• TASK MATERIAL:
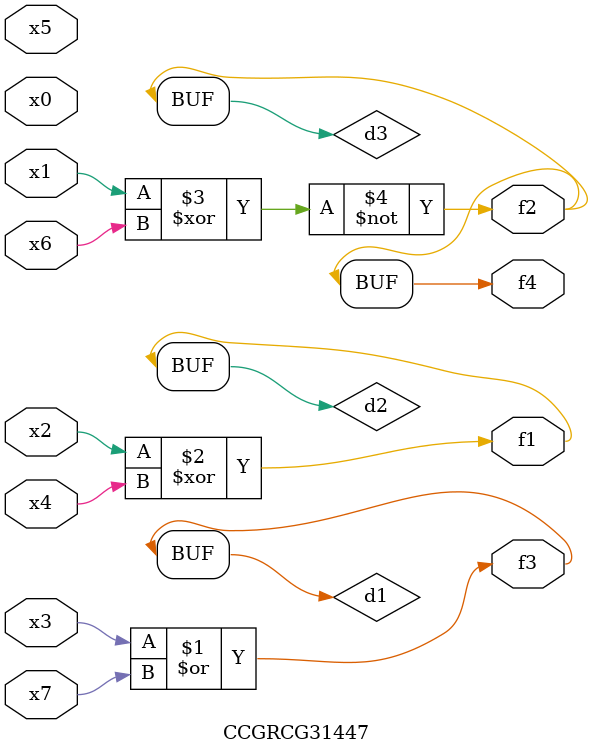
<source format=v>
module CCGRCG31447(
	input x0, x1, x2, x3, x4, x5, x6, x7,
	output f1, f2, f3, f4
);

	wire d1, d2, d3;

	or (d1, x3, x7);
	xor (d2, x2, x4);
	xnor (d3, x1, x6);
	assign f1 = d2;
	assign f2 = d3;
	assign f3 = d1;
	assign f4 = d3;
endmodule

</source>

• TRY IT:
Leaving the images out, print the records above exactly.

• ANSWER SECTION:
<source format=v>
module CCGRCG31447(
	input x0, x1, x2, x3, x4, x5, x6, x7,
	output f1, f2, f3, f4
);

	wire d1, d2, d3;

	or (d1, x3, x7);
	xor (d2, x2, x4);
	xnor (d3, x1, x6);
	assign f1 = d2;
	assign f2 = d3;
	assign f3 = d1;
	assign f4 = d3;
endmodule

</source>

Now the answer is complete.